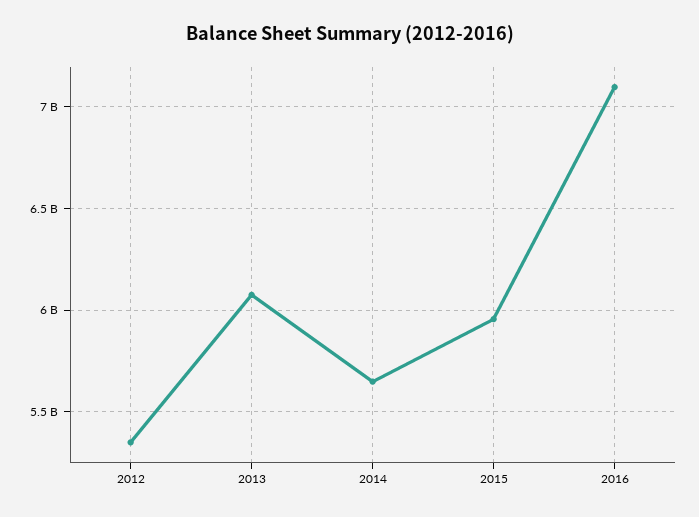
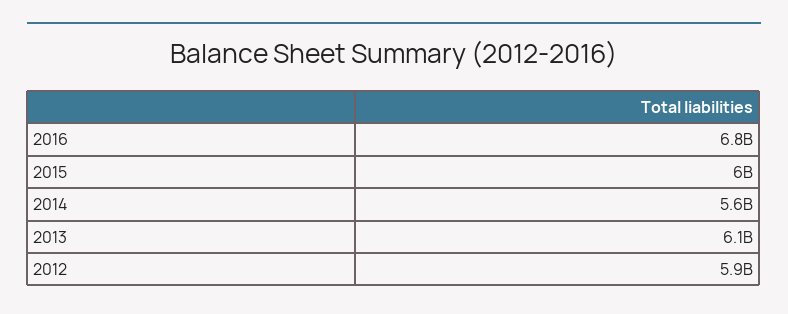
2012: 5350000000 -> 5900000000
2016: 7100000000 -> 6800000000

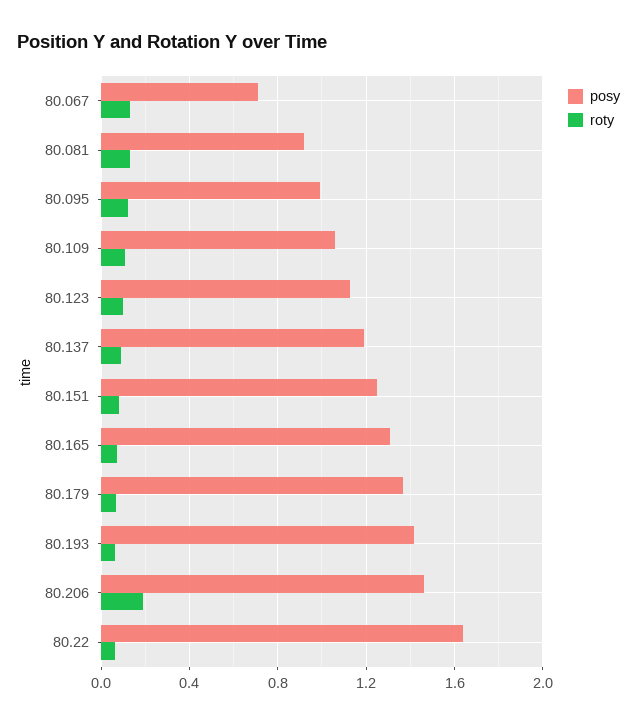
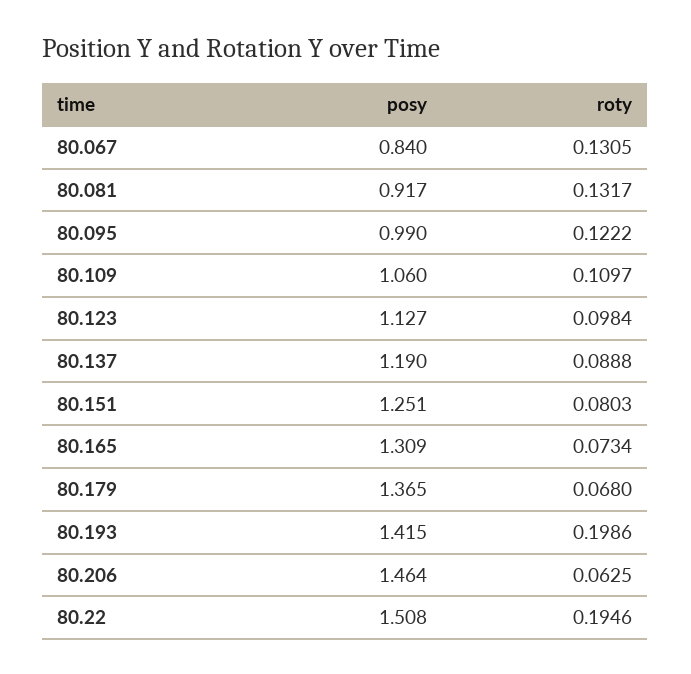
posy, 80.067: 0.7 -> 0.84
roty, 80.193: 0.05 -> 0.1986
roty, 80.206: 0.2 -> 0.0625
posy, 80.22: 1.65 -> 1.508
roty, 80.22: 0.05 -> 0.1946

### ASSIGNED TASK
Only the lines of the data holding the string "roty" are wanted; copy each of them.

### RESULT OF THIS EXERCISE
roty, 80.193: 0.05 -> 0.1986
roty, 80.206: 0.2 -> 0.0625
roty, 80.22: 0.05 -> 0.1946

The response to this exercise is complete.